Dr. Thilo Schülke, Prof. Dr. Heribert Anzinger
Tz. 53
Die IFRS enthalten, anders als das HGB, kein geschlossenes Bewertungssystem. Die Bewertung nach IFRS ist sachbezogen in den verschiedenen Standards geregelt. Das Rahmenkonzept beschreibt in CF.4.54–.4.56 nur exemplarisch die Bewertungskonzeption der IFRS mit vier Wertbegriffen. Weder IAS 1 noch IAS 8 enthalten eine geschlossene Darstellung verbindlicher Bewertungsgrundsätze.

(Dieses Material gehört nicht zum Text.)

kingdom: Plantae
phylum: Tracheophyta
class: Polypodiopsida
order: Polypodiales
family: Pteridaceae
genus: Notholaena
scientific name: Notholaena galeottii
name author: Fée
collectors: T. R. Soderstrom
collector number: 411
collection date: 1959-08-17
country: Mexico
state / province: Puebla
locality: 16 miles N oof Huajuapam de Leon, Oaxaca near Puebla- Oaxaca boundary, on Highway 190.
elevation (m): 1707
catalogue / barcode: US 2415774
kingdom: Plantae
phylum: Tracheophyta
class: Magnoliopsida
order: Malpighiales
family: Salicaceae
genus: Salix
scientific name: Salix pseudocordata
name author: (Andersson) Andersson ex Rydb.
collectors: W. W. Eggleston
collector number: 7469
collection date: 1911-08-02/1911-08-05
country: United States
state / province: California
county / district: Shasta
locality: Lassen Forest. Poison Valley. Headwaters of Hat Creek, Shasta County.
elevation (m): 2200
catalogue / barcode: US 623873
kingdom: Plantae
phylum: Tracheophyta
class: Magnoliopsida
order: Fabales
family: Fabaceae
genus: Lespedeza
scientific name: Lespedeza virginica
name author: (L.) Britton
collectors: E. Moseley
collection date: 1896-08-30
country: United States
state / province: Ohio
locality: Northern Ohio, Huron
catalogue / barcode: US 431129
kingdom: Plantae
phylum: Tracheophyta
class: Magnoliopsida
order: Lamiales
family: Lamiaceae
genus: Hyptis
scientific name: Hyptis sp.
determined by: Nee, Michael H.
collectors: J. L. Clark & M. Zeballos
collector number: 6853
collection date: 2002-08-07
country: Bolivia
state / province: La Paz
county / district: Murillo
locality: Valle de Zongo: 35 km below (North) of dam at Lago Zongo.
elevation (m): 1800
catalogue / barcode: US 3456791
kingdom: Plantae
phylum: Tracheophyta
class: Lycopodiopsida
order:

Induktiv lassen sich aus den Einzelstandards drei Bewertungsmodelle bestimmen. Das Vorratsvermögen, die Sachanlagen, immaterielle Werte und als Finanzanlagen gehaltene Immobilien können mit den fortgeführten Anschaffungs- und Herstellungskosten (cost model) bewertet werden. Die Bewertungskonzeption für diese Vermögenswerte ähnelt bei entsprechender Wahlrechtsausübung den handelsrechtlichen Bewertungsprinzipien. Verpflichtend ist die Bewertung zu den fortgeführten Anschaffungs- und Herstellungskosten für das Vorratsvermögen anzuwenden. Sachanlagen und immaterielle Vermögenswerte können wahlweise auch mit einem fortgeführten Neubewertungsbetrag (revaluation model) angesetzt werden, der auf der planmäßigen Abschreibung einer Neubewertung zu fiktiven Marktpreisen beruht. Finanzielle Vermögenswerte und landwirtschaftliche Produkte müssen zu jedem Bilanzstichtag mit dem beizulegenden Zeitwert (fair value model) angesetzt werden. Immobilien iSd. IAS 40 können mit dem beizulegenden Zeitwert angesetzt werden.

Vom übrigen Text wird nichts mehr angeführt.